The old man is barefoot. ‘Maybe there’s a bus,’ he says. ‘Maybe a lorry. Sooner or later a car will come by, I’m sure.’
‘How do I find the bus?’ asks Olofson.
‘You stand by the side of the road.’
‘At a bus stop?’
‘If there is a bus stop. Sometimes there is. But usually not.’
Olofson realises that the vague answer is the most detailed one he will get. He senses something tentative, ephemeral in the lives of the blacks, so distant and foreign from the world he comes from.
I’m afraid, he thinks. Africa scares me, with its heat, its odours, its people with bad shoes. I’m much too visible here. My skin colour shines as if I were a burning candle in the dark. If I leave the hotel I’ll be swallowed up, vanish without leaving a trace...
The train to Kitwe is supposed to depart in the evening. Olofson spends the day in his room. He stands at the window for long stretches. He sees a man in ragged clothes cutting grass around a big wooden cross with a long, broad-bladed knife. People pass by with shapeless bundles on their heads.
At seven in the evening he leaves his room and has to pay for the night he won’t be spending in it. When he emerges from the hotel screaming taxi drivers fall upon him.
Why do they make such a damned racket? he thinks, and the first wave of contempt washes over him.
He walks towards the car that seems the least dilapidated and puts his suitcase in the back seat with him.

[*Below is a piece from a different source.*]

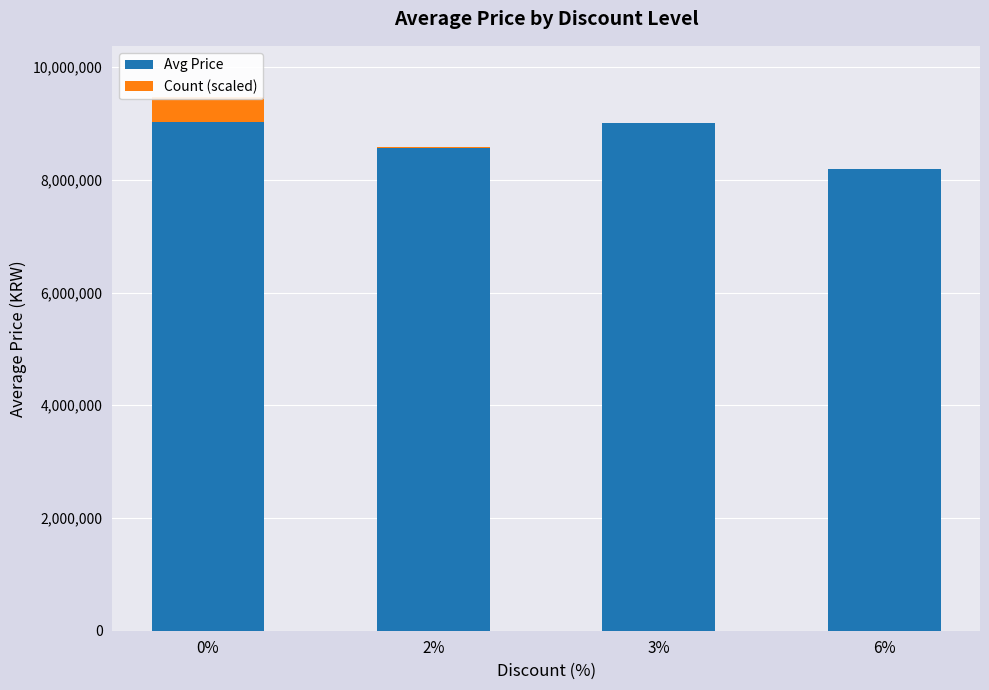

Reading left to right, list all the values displayed in this chart.

Avg Price: 0%=9023156.0	2%=8565000.0	3%=8999000.0	6%=8185000.0
Count (scaled): 0%=451157.8	2%=8114.3	3%=11360.1	6%=1622.9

He has hidden his money in his shoes and underwear. When he sits down in the back seat he immediately regrets his choice of hiding places. The banknotes are sticky and cling to his body.
At the railway station there is, if possible, even greater chaos than at the airport. The taxi lets him off in the midst of a surging sea of humanity, bundles of clothes, chickens and goats, water sellers, fires, and rusted cars. The station is almost completely dark. What few lightbulbs there are have burned out or have been stolen.